• [What needs to be done]
Restate word for word every entry that appears below, skipping its pictures.

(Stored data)
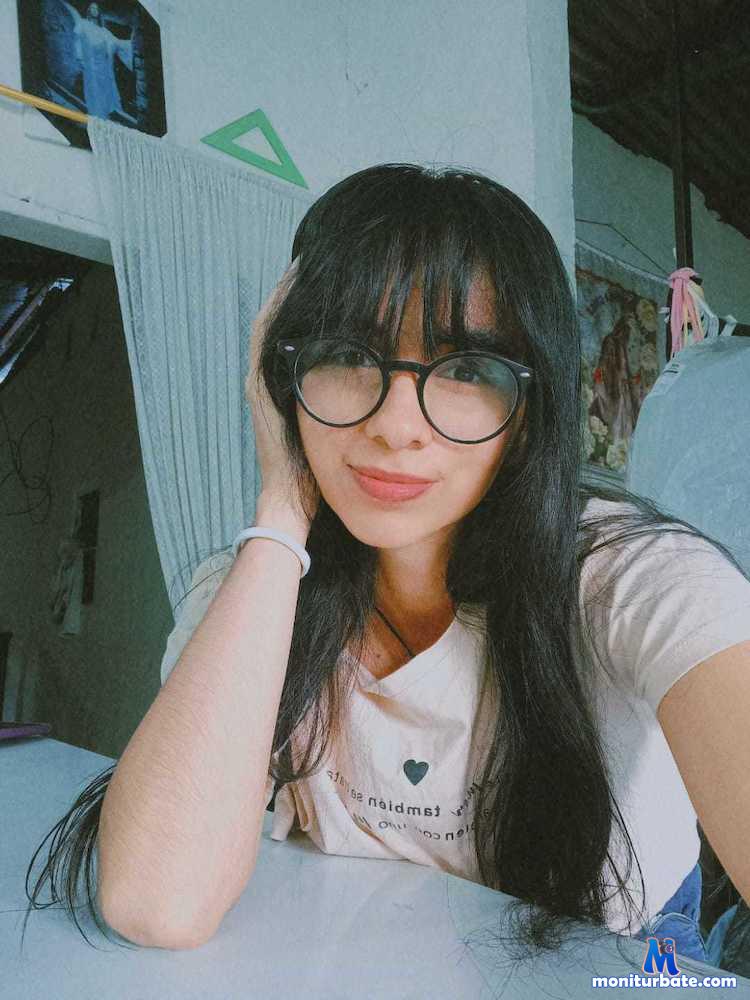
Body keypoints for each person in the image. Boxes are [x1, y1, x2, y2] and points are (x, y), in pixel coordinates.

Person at [22, 165, 750, 969]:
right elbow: (156, 901)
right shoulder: (256, 587)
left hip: (626, 956)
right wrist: (281, 508)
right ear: (284, 379)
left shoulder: (632, 578)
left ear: (528, 408)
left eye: (467, 368)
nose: (396, 424)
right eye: (346, 354)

• [Written solution]
Body keypoints for each person in the image. Boxes are [x1, y1, x2, y2] and points are (x, y), in pixel coordinates.

Person at [22, 165, 750, 969]:
right elbow: (156, 901)
right shoulder: (256, 587)
left hip: (626, 956)
right wrist: (281, 508)
right ear: (284, 379)
left shoulder: (632, 578)
left ear: (528, 408)
left eye: (467, 368)
nose: (396, 424)
right eye: (346, 354)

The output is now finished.